Con Argentina y con el Perú se han establecido mecanismos de fomento de la confianza recíproca como son, por ejemplo, en el primer caso, la aplicación de una metodología común para medir el gasto militar y, en el segundo, la realización de periódicos encuentros, llamados “dos más dos”, en los que participan los Ministros de Relaciones Exteriores y de Defensa de ambos países.

Chile, como señalábamos antes, ha percibido que el estado actual del mundo hace necesario que su política exterior se defina también en relación con hechos que se producen más allá de sus fronteras. Tal ha sido la razón de su presencia en Haití y la de su participación, nada fácil por cierto, en el Consejo de Seguridad de Naciones Unidas donde, como Uds. saben, fue negociada por Estados Unidos y el Reino Unido, sin éxito, la intervención militar en Irak, a la que Chile no dio su aprobación.

En relación con el hemisferio, nuestro país esta consciente de que sus cifras y algunos de sus logros son mejores que los de muchos países hermanos y, por lo mismo, que en virtud de una elemental solidaridad, pero también en el servicio de su interés de largo plazo debe compartir, con quien desee hacerlo, aquellas fórmulas que le han servido para resolver adecuadamente las difíciles pruebas que pone la globalización.

Una herramienta muy adecuada para compartir dichos conocimientos es el sistema multilateral, el de Naciones Unidas o el Interamericano, porque ambos son canales de transmisión de conocimientos y de valores simultáneamente. La derrota de la pobreza, que es el gran desafío en nuestro continente hoy, se producirá cuando haya un mejor uso de los instrumentos institucionales en un ambiente de más democracia.

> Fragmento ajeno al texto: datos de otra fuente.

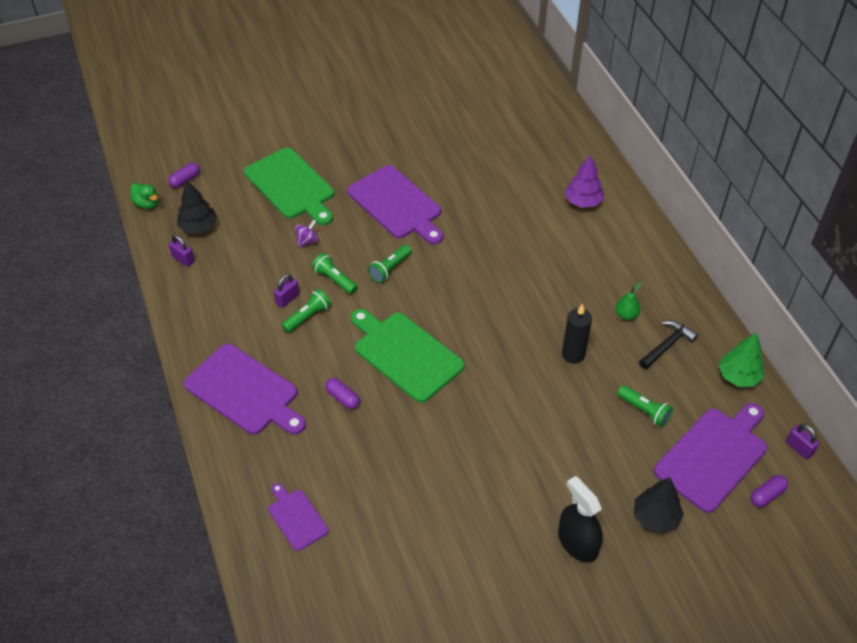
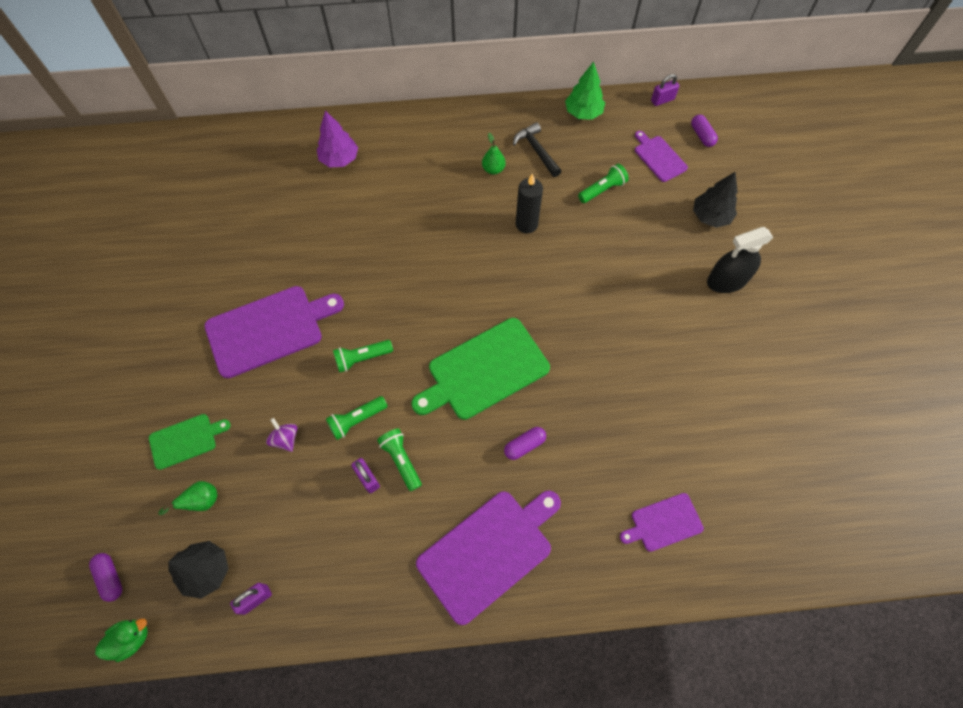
camera: 75 degrees left, 15 degrees up
(247, 209) = (202, 501): none -> green pear
(291, 186) = (185, 440): green cutting board -> green cutting board, size x0.54
(390, 269) = (362, 358): green flashlight -> green flashlight turned 105 degrees clockwise
(713, 456) = (659, 157): purple cutting board -> purple cutting board, size x0.54

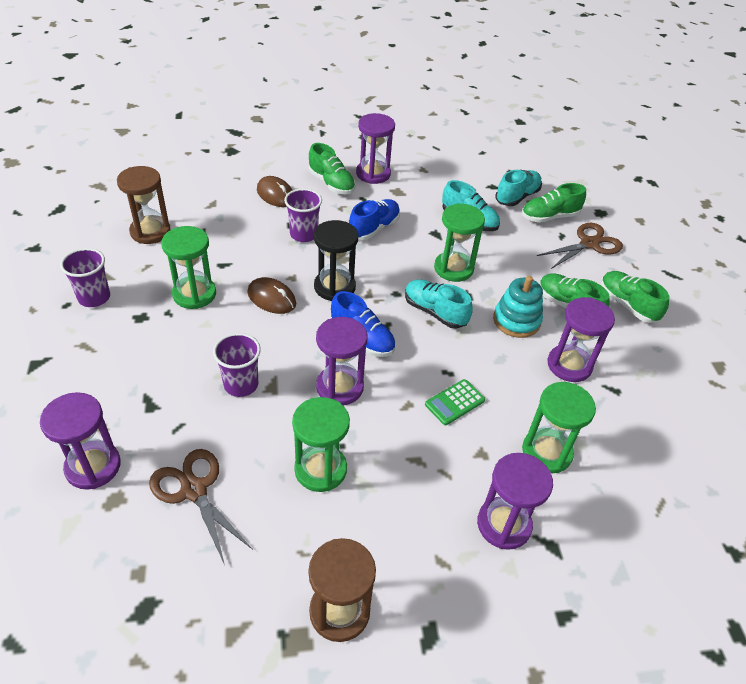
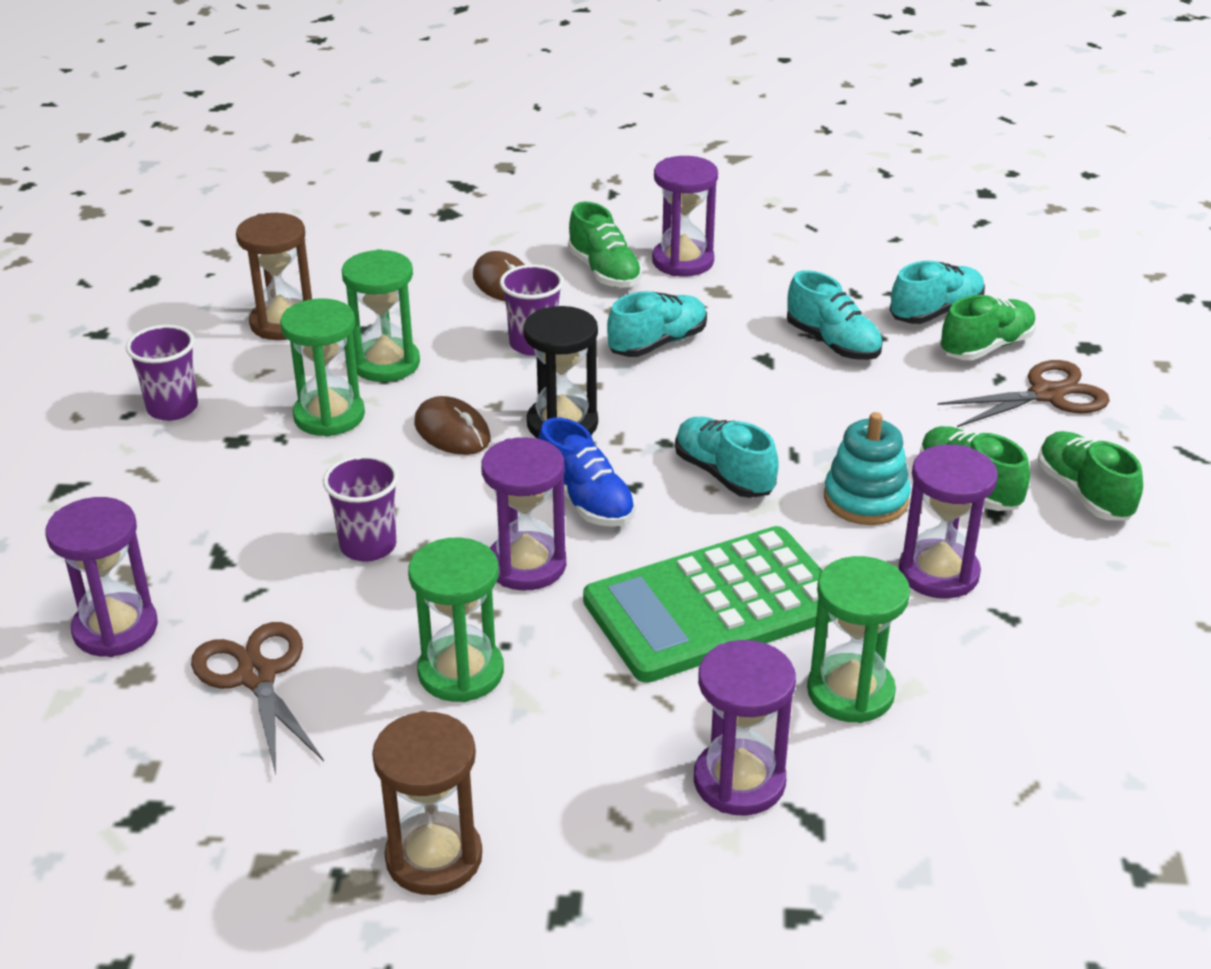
camera: 15 degrees right, 10 degrees down
(374, 228) = (657, 343): blue shoe -> turquoise shoe
(453, 268) = (779, 413): green hourglass -> green hourglass (386, 364)
(454, 402) = (714, 606): green calculator -> green calculator, size x2.48
(549, 217) = (986, 347): green shoe -> green shoe turned 150 degrees clockwise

El gran hallazgo de este inicio de milenio, y tal vez el rumbo que sin tenerlo aún muy claro ha tomado la Humanidad, proviene justamente de la constatación de que la democracia es un factor clave en el crecimiento. Sin crecimiento y democracia no podrán derrotarse la pobreza y el subdesarrollo, las grandes lacras que heredamos del siglo XX, a despecho de todos los avances de la ciencia y la tecnología.

Quiero terminar esta exposición con la idea que expresé al inicio: en esta aventura colectiva en que todos estamos embarcados desde que terminó la Guerra Fría y se inició la globalización, es decir, desde hace apenas 14 años, no existe una carta de navegación.

No nos queda otra alternativa que imitar a los navegantes de la antigüedad, quienes, para orientarse, recurrían a lo elemental: las estrellas. En nuestro tiempo la orientación la proporcionan los valores y éstos, a su vez, se preservan y se enseñan mejor en democracia.

Rubén Darío lo dijo así:
“Porque ser sincero es ser potente.
De desnuda que está, brilla la estrella
y el agua dice el alma de la fuente
en la voz de cristal que fluye de ella.”